Barbe noted that the “vast majority of claims are dropped, dismissed or withdrawn.” The second report supports that assertion, revealing that in 2015, 68.2% of the claims met that fate. Nonetheless, each cost an average of $30,475 to defend.

Do doctors make mistakes? Undoubtedly. But there is a vast difference between errors that occur under normal conditions and those that occur in what amounts to battlefield conditions.

The “solution” for mitigating the chances of being sued? According to Nick Oberheiden, a defense attorney who focuses on healthcare law, documentation is the answer. “The key, in my opinion, is to have clear written policies that do not discriminate or single out certain types of patients based on age, gender, race or any of those unlawful, suspect criteria,” he asserts.

He also warns his clients to have written documentation of every decision they make, including efforts to help those who are ultimately denied lifesaving care. “Where it’s done correctly, it’s not simply the age,” Oberheiden added. “It’s more objective medical criteria.”

Objective according to whom? As previously stated, there is no national standard for triage. Thus the notion that overworked, over-wrought doctors, already filling out paperwork with regard to patient outcomes, should be required to do additional paperwork to avoid exposure to liability lawsuits is utterly absurd.

Regardless, legal machinations are already in play based on dubious precedents. In 2011, Tenet Healthcare paid out $25 million to settle a class-action suit initiated by the families of patients who perished at a Tenet facility in New Orleans during Hurricane Katrina, based on the idea the company did not adequately prepare — for a Category 3 storm that devastated the entire city. Currently, Carmel Shachar, executive director of the Petrie-Flom Center for Health Law Policy at Harvard Law School, asserts that claims could be made against providers based on the idea that they failed to foresee a crisis Centers for Disease Control and Prevention (CDC) and others entities warned was inevitable — despite the inconvenient reality the CDC itself was woefully unprepared for that same inevitability.

Last Saturday, the U.S. Department of Health and Human Services’ Office of Civil Rights also got into the act.
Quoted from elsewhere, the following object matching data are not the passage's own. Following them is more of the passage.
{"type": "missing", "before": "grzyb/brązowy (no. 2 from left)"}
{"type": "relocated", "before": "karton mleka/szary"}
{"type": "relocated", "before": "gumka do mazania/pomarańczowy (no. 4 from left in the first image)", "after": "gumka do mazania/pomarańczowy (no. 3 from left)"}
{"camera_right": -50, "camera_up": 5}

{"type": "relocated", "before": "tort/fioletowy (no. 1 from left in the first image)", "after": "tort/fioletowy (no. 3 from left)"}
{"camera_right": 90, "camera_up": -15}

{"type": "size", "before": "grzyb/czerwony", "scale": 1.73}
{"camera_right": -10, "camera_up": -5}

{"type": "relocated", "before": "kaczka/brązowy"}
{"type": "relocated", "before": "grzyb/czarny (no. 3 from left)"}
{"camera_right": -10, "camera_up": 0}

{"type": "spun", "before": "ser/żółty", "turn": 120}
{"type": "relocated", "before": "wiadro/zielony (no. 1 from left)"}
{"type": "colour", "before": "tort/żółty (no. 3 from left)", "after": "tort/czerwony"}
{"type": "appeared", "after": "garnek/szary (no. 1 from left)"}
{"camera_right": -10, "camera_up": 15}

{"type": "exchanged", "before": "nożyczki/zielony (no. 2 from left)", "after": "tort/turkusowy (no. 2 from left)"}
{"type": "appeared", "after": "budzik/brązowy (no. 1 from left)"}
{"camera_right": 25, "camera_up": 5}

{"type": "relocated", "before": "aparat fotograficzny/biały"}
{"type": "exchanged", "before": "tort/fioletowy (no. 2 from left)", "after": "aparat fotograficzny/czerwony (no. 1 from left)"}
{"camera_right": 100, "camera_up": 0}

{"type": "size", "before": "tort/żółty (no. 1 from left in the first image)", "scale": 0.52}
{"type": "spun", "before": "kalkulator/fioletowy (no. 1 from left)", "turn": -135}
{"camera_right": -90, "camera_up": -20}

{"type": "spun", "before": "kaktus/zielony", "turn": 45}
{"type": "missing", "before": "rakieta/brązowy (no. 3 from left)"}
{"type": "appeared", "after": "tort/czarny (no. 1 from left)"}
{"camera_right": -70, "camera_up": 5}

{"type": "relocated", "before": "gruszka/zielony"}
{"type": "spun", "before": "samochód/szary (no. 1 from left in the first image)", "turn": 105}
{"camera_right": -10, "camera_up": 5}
They issued a bulletin stating that “persons with disabilities should not be denied medical care on the basis of stereotypes, assessments of quality of life, or judgments about a person’s relative ‘worth’ based on the presence or absence of disabilities or age.”

Again, according to whom? One can only imagine the fiasco engineered by lawyers who would accuse doctors of “playing politics with peoples’ lives” based on such amorphous, but highly political criteria. Do we really want already-stressed medical professionals worrying about allegations of racism or sexism?

“I would expect hospitals to argue that their obligations are to make sure they have adequate equipment in ordinary times, not in pandemic times,” stated I. Glenn Cohen, a bioethics expert at Harvard Law School. “And that seems quite persuasive to me.”

That’s not persuasive enough. What we really need is the very same federal, state, and local politicians who themselves enjoy sovereign immunity — as in immunity from being sued — enacting a series of measures giving healthcare providers dealing with this virus the same protections. That anyone willing to risk their own lives to help others should also have to worry about being sued for efforts made in good faith is repugnant.

In short, “first, do no harm” should be applied as forcefully to the legal profession as it is to the medical profession.